## WHAT YOU HAVE TO DO
Only the text of the records below belongs in the answer, copied exactly, with pictures omitted.
++++ THE DATA
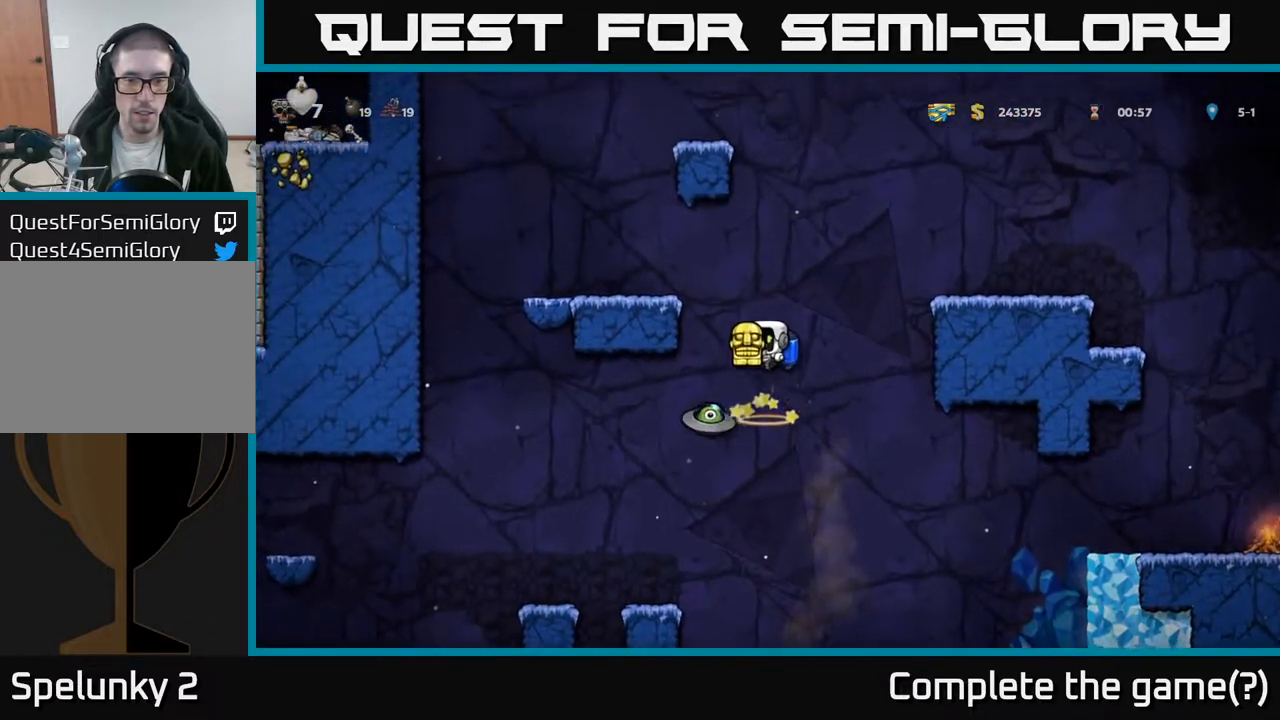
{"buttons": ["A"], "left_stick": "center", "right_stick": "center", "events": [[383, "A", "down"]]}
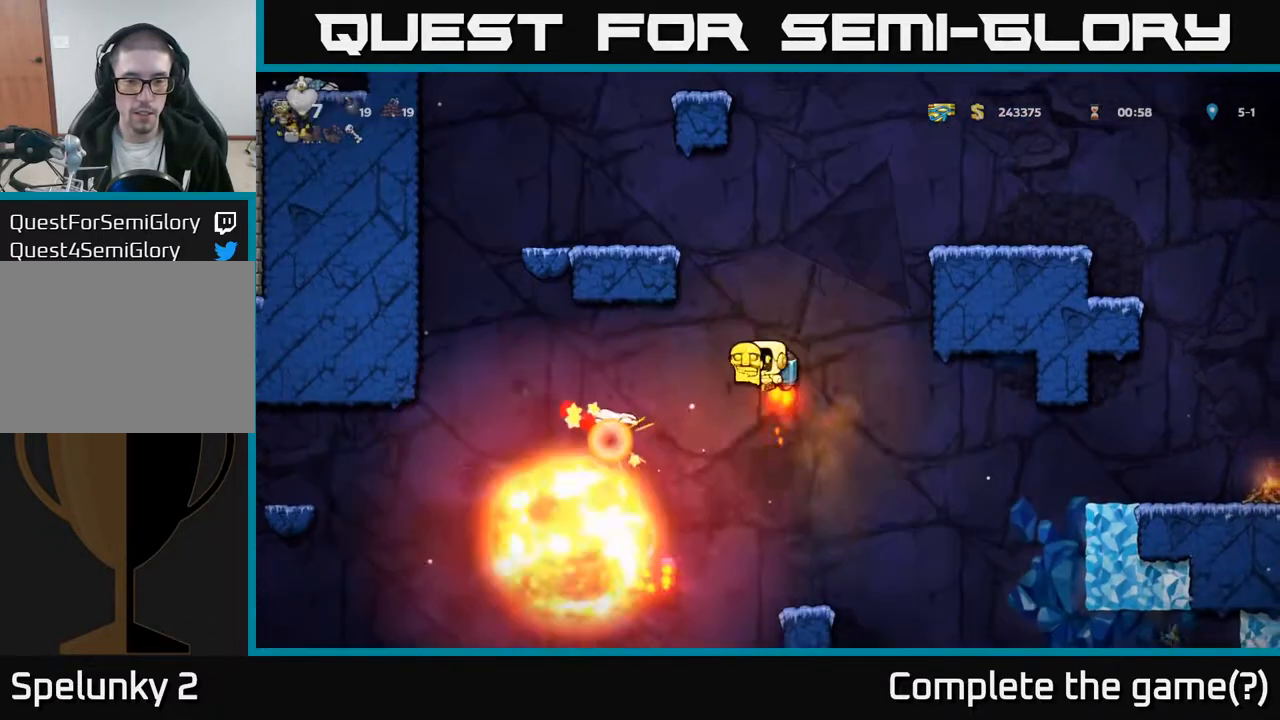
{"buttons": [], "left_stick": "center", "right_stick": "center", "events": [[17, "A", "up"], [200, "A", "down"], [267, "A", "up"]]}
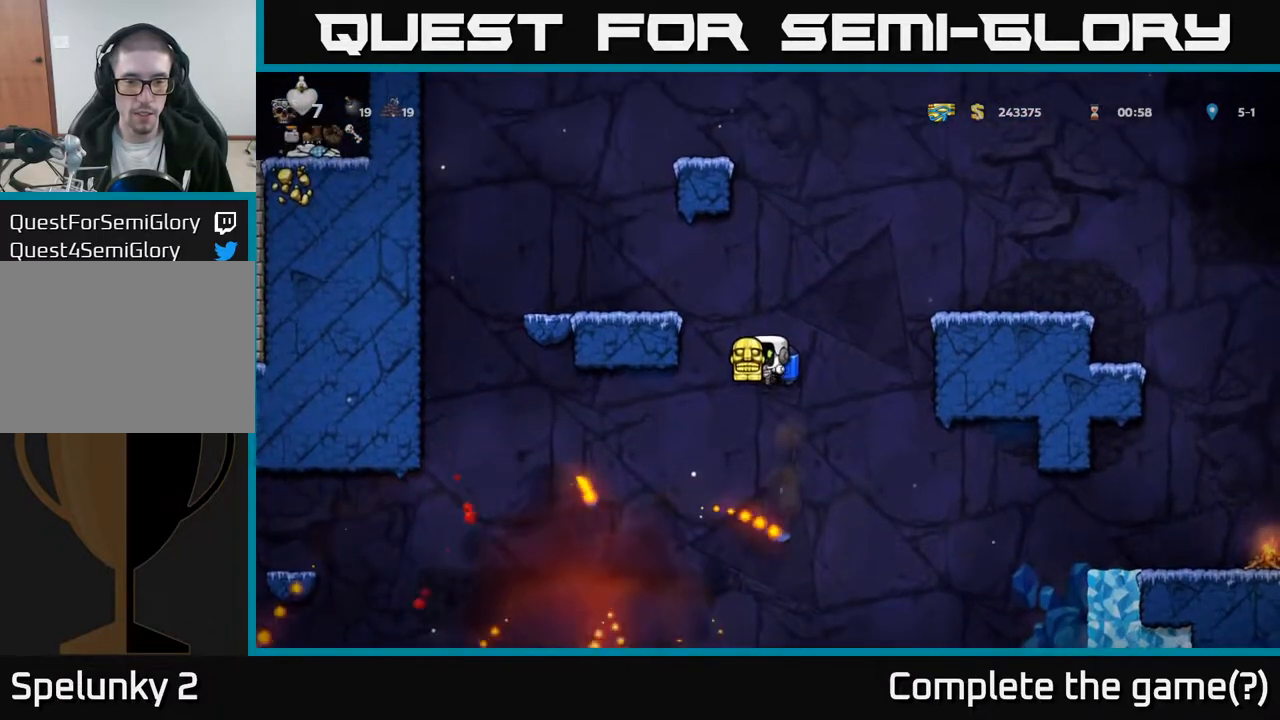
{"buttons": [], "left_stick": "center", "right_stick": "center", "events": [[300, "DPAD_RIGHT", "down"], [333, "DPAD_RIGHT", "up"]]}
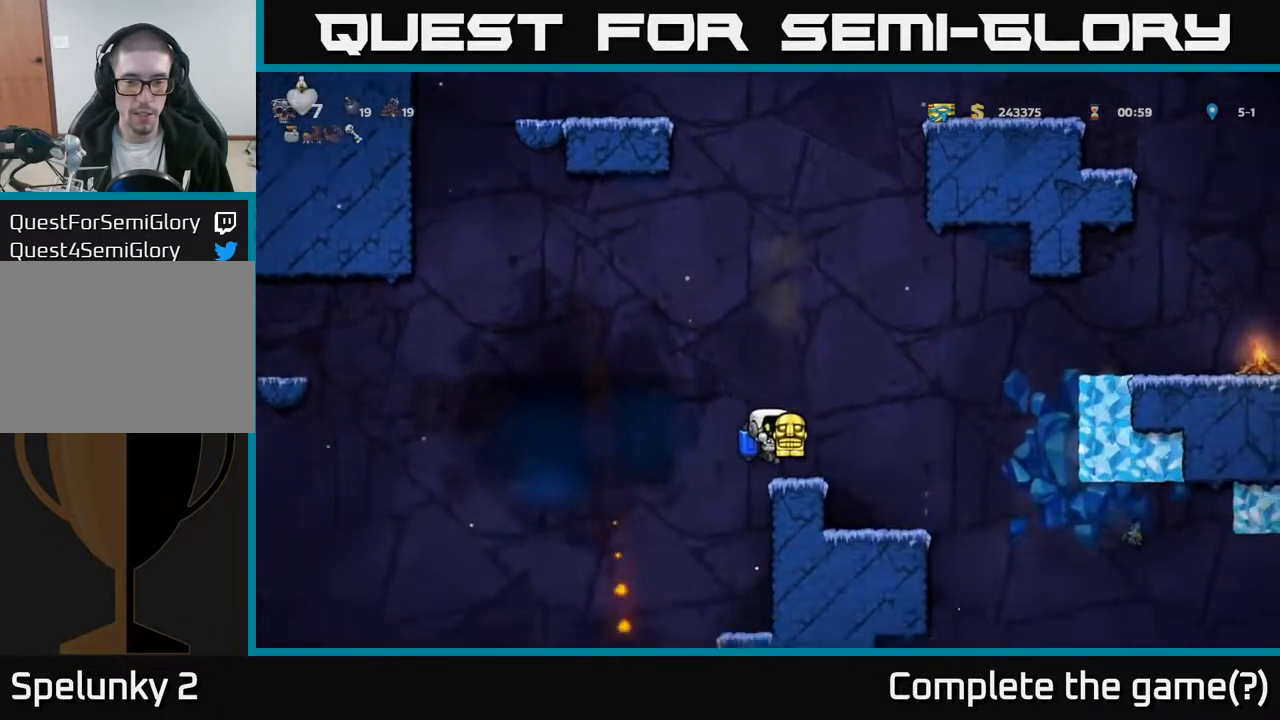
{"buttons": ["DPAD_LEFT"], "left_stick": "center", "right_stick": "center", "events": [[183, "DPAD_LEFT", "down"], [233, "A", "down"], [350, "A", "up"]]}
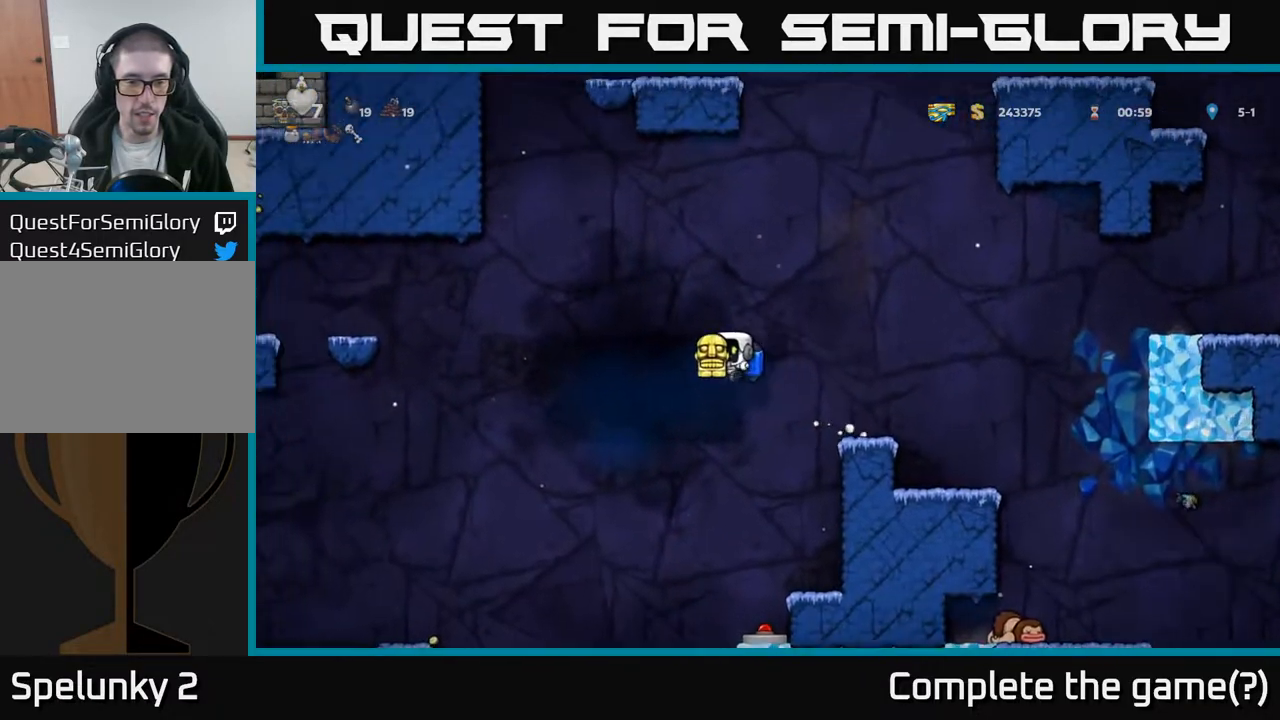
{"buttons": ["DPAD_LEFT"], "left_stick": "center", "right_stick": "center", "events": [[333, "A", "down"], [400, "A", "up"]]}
++++++++
## ANSWER FOR THE TASK
{"buttons": ["A"], "left_stick": "center", "right_stick": "center", "events": [[383, "A", "down"]]}
{"buttons": [], "left_stick": "center", "right_stick": "center", "events": [[17, "A", "up"], [200, "A", "down"], [267, "A", "up"]]}
{"buttons": [], "left_stick": "center", "right_stick": "center", "events": [[300, "DPAD_RIGHT", "down"], [333, "DPAD_RIGHT", "up"]]}
{"buttons": ["DPAD_LEFT"], "left_stick": "center", "right_stick": "center", "events": [[183, "DPAD_LEFT", "down"], [233, "A", "down"], [350, "A", "up"]]}
{"buttons": ["DPAD_LEFT"], "left_stick": "center", "right_stick": "center", "events": [[333, "A", "down"], [400, "A", "up"]]}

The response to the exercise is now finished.